In het onder 2.11 onder b) sub i) bedoelde geval ontstaat de verbintenis tot betaalbaarstelling na een ingrijpende wijziging van de rechtsverhouding tussen het lid-rechtspersoon en Flora Holland door ontbinding van het lid-rechtspersoon. Dit is een toekomstige vordering als bedoeld in artikel 35 lid 2 Fw. Dat geldt ook voor de andere gevallen, waar de verbintenis tot betaalbaarstelling eerst ontstaat na beëindiging van het lidmaatschap, een besluit van het bestuur of de algemene vergadering, en dus afhankelijk is van een handeling van Sub Rosa en/of het bestuur dan wel de algemene ledenvergadering van Flora Holland.
participatiereserve CBA
4.7De verbintenis tot betaalbaarstelling ontstaat in het onder 2.12 onder c) bedoelde geval na een ingrijpende wijziging van de rechtsverhouding tussen het lid-rechtspersoon en Flora Holland door ontbinding van het lid-rechtspersoon. Dit is een toekomstige vordering als bedoeld in artikel 35 lid 2 Fw. In de andere gevallen ontstaat de verbintenis tot betaalbaarstelling eerst na beëindiging van het lidmaatschap, een besluit van het bestuur dan wel de algemene vergadering, en is dus afhankelijk van een handeling van Sub Rosa en/of het bestuur dan wel de algemene ledenvergadering van Flora Holland. Ook dit zijn voor de toepassing van artikel 35 lid 2 Fw toekomstige vorderingen.

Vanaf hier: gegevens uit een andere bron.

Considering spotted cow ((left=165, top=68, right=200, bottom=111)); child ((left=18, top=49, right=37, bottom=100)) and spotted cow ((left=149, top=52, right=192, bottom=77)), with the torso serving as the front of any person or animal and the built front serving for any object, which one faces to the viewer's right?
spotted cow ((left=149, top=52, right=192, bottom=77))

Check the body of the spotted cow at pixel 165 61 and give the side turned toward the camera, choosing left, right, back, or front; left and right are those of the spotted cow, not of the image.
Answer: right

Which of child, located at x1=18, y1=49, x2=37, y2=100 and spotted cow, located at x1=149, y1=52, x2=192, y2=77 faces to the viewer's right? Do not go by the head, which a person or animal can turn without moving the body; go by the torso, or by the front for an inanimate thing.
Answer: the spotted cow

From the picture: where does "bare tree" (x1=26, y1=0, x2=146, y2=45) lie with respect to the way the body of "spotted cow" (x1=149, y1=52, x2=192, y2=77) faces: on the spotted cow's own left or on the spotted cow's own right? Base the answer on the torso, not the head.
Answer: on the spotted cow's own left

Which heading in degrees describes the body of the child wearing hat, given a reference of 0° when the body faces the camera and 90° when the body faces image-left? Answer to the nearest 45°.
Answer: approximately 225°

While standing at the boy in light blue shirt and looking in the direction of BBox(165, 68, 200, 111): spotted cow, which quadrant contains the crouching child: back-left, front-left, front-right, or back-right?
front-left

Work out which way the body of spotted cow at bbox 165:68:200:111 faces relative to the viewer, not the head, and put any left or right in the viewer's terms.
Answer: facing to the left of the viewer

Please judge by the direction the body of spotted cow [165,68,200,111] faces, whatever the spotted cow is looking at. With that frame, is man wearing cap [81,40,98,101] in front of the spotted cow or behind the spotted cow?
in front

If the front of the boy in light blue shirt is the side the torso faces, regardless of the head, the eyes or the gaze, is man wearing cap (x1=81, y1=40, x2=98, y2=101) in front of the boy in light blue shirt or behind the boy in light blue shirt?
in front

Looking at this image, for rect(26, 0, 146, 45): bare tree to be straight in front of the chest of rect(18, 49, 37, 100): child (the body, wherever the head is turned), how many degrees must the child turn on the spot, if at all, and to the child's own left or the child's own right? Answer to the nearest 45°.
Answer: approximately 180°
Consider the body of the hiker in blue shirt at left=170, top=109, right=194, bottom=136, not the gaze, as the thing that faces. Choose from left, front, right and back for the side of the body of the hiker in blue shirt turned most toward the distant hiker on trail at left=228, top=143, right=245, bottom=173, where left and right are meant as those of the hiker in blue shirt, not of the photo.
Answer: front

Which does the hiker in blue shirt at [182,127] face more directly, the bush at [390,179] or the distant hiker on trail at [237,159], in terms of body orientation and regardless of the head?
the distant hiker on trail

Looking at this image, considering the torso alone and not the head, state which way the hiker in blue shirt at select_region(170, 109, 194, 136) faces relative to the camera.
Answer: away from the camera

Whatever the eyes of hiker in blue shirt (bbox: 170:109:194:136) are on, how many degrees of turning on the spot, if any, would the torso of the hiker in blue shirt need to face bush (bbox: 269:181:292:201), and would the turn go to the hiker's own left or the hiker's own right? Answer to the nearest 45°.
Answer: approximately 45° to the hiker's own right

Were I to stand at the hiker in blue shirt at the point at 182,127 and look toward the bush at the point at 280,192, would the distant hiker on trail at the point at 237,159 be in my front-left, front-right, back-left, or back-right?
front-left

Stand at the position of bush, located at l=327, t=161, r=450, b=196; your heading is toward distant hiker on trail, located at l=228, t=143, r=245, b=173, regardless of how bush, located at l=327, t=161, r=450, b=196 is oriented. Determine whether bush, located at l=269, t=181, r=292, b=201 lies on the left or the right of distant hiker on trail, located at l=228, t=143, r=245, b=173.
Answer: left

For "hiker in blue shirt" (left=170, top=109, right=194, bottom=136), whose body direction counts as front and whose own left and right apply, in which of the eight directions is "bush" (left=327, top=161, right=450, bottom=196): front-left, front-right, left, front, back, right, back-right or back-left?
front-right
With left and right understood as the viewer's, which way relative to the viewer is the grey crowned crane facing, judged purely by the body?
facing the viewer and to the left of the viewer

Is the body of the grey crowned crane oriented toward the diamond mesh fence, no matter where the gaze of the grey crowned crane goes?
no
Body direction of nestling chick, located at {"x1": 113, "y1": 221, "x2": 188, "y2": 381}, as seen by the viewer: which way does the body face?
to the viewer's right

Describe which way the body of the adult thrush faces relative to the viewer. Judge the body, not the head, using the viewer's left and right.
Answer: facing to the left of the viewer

4.8Het voorgaande leidt tot de conclusie dat het door de bank ingeroepen pandrecht niet is tegen te werpen aan de boedel, daar de aanspraken van Sub Rosa op aflossing van de ledenlening en uitbetaling van het saldo van de participatiereserve van Flora Holland voor de toepassing van artikel 35 lid 2 Fw toekomstige vorderingen zijn. Dit leidt tot toewijzing van de vordering van de curator, met dien verstande dat geen aanleiding wordt gezien om een dwangsom op te leggen. Alleen het onder 2. gevorderde leent zich voor oplegging van een dwangsom en er is onvoldoende grond voor het oordeel dat de bank het vonnis niet zonder meer zal naleven. Aan bespreking van de overige geschilpunten wordt niet toegekomen.
4.9De bank wordt als de in het ongelijk gestelde partij veroordeeld in de kosten, die tot op heden worden begroot op € 258 aan vastrecht en € 904 aan salaris voor de procureur (2 punten tarief II liquidatietarief sector civiel).
5.De beslissing
De rechtbank
5.1verklaart voor recht dat de (onder 2.4 bedoelde) tegoeden uit hoofde van ledenrekening en participatiereserve alsmede de daarop gevallen rente niet zijn verpand aan de bank;
5.2veroordeelt de bank om binnen 14 dagen na betekening van dit vonnis schriftelijk aan Flora Holland te berichten dat tot uitbetaling van de desbetreffende bedragen vermeerderd met rente aan de curator kan worden overgegaan;
5.3veroordeelt de bank te geheugen en gedogen dat Flora Holland ook daadwerkelijk tot betaling overgaat;
5.4veroordeelt de bank in de kosten van het geding, aan de zijde van de curator tot op deze uitspraak begroot op € 1.162;
5.5verklaart dit vonnis uitvoerbaar bij voorraad.
5.6wijst af het anders of meer gevorderde.
Dit vonnis is gewezen door mr. L. Alwin en in het openbaar uitgesproken op 16 mei 2012.